Waste Matters

Worm Farming

WHAT IS WORM FARMING?

Worm farming is a simple way of converting food scraps and organic matter into a nutrient rich organic fertiliser called worm castings.
Worm farming not only helps to divert organic materials from landfill, but produces a valuable fertiliser that can be reused by plants.

WHAT CAN BE PLACED IN A WORM FARM?

• Tea leaves & tea bags
• Coffee grounds
• Crushed egg shells
• Most vegetable & fruit scraps
• Grass clippings (lightly sprinkled)
• Garden organics (non-woody)
• Paper & cardboard (shredded & pre-soaked in water)
• Hair clippings


WHAT CAN’T BE PLACED IN A WORM FARM?

• Animal droppings
• Meat products
• Fish
• Dairy products
• Glass
• Metal
• Nappies
• Citrus fruits/onion (or anything that smells too strong)


FIVE EASY STEPS TO WORM FARMING

1. Find a Site
Select a convenient, cool and shady spot in your garden for your worm farm. A worm farm can also be located on the balcony of your apartment. Make sure the worm farm is out of the sun – worms can’t tolerate hot conditions.

2. Find Housing
A variety of containers can be used to house your worms. A purpose designed worm farm with internal trays and a drainage system is the easiest to use. These are available from your local garden centre or hardware store. The best worm farms are ones where the worms have room to move; where there is a drainage system so that excess water can escape; and where you can remove the finished worm castings easily.

3. Worm Bedding
In all worm farms, a bedding layer of worm castings is needed to provide a ‘home’ for the worms to live in when they’re not feeding on food scraps. Place a few sheets of wet newspaper on the bottom of the tray and then cover it with about 5 centimetres of moist worm castings. You should be supplied with enough worm castings for the bottom of your tray when you purchase your worms. If not, you can add some pre-soaked peat or coconut fibre (coir).

4. Moving the Worms In
Worms are available from nurseries and hardware stores. Add the worms to your bedding, and place a pre-soaked newspaper or hessian bag to cover the surface.
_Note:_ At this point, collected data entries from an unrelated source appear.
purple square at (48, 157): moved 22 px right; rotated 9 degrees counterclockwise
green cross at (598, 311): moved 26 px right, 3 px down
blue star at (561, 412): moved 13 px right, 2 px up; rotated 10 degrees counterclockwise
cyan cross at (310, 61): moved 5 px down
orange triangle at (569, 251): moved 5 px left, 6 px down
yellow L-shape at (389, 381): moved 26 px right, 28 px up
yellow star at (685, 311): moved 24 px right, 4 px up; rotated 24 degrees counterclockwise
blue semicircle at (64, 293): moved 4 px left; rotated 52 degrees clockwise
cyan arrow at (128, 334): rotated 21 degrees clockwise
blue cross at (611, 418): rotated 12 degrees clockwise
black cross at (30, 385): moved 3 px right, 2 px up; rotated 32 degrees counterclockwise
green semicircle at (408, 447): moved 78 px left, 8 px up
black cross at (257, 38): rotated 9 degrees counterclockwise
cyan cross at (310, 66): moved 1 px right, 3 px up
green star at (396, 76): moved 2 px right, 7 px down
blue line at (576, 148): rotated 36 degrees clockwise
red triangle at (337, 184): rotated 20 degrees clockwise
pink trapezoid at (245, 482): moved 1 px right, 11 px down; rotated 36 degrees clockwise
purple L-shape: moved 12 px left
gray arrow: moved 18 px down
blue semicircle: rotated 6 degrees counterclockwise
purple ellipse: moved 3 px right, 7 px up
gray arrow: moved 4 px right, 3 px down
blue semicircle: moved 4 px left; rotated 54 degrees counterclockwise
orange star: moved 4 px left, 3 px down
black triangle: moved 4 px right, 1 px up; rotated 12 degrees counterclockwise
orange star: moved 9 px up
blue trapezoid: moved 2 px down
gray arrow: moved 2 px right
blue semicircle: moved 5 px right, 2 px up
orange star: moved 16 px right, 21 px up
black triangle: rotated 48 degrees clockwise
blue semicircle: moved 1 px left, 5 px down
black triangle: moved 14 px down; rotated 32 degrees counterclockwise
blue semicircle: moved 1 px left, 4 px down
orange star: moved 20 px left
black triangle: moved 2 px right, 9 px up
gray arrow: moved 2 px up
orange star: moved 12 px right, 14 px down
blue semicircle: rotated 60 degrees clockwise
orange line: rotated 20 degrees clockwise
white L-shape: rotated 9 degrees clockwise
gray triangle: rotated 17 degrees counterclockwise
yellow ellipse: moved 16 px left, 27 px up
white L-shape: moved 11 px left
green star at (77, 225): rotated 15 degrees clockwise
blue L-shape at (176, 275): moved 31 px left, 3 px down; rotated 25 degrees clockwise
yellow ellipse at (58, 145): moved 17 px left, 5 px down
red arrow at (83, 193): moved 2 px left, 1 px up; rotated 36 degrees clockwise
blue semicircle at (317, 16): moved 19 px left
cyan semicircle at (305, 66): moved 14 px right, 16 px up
This helps to keep light out (which worms prefer!) and helps keep the bedding moist. Place the lid on the worm farm.

The most suitable worm species for farms include the Red Worm, Tiger Worm and the Red Tiger Worm. Ordinary garden variety worms do not survive well in worm farms.

5. The First Meal
Chop the organic matter into small pieces. Pull back the newspaper or hessian layer and spread a thin layer of chopped fruit and vegetables (not citrus or onion) onto the bedding surface. Ensure that the newspaper or hessian is placed back and the lid is positioned on top of the worm farm.

Check to see if the food has been consumed after about a week, and if so, add more food scraps or organic matter. Be careful not to overfeed your worms.

 

MONITOR AND MAINTAIN!

Monitor conditions in your farm at least once a week to ensure the worms are in good condition. Check the following when adding more material to the worm farm:
• Leachate: Worm juice or leachate can accumulate at the bottom of the farm, and it is a good environment for pest breeding. Make sure this is emptied regularly.
• Worm condition: Using a small garden fork, gently dig into the surface layer and there should be plenty of worms consuming the above raw material.
• Depth of bedding: When the bedding or worm castings build up over time (more than 20 centimetres deep), finished worm castings should be removed and a new tray started.


HARVESTING WORM CASTINGS

After several months, worms need to be separated from their castings which have built up in the worm farm. To prepare for harvesting, do not add new food for two weeks.

The easiest way of separating worms from castings is by using light. Remove the finished material from the worm farm and spread it onto a surface. Worms will quickly burrow downwards, allowing the surface material to be removed. After repeating this operation a thin layer of material remains containing all of the worms which should be added to the new bedding with a fresh supply of food. This leaves a harvest of worm castings. The castings should be stored for a week or two before being used as a fertiliser.
 

TROUBLESHOOTING GUIDE

Pests
Problem: Too much raw food added.
Solution: Ensure worms have consumed most material before adding more


Worm farm smells
Problem: Too much food, not enough air due to excess moisture, feeding with wrong foods or worms have died due to very hot conditions
Solution: Reduce amount of food added. Mix in some shredded cardboard or paper into surface. Remove any meat or fats. Put farm in cool position and start the process again


Worms trying to escape
Problem: Not enough food, too dry, too wet or too hot.
Solution: Add more food; moisten bedding, mix in some shredded cardboard or paper to absorb moisture, move farm to a cooler location


Worms dying
Problem: Too hot or too dry.
Solution: Move farm to cooler location; add water and moist food material.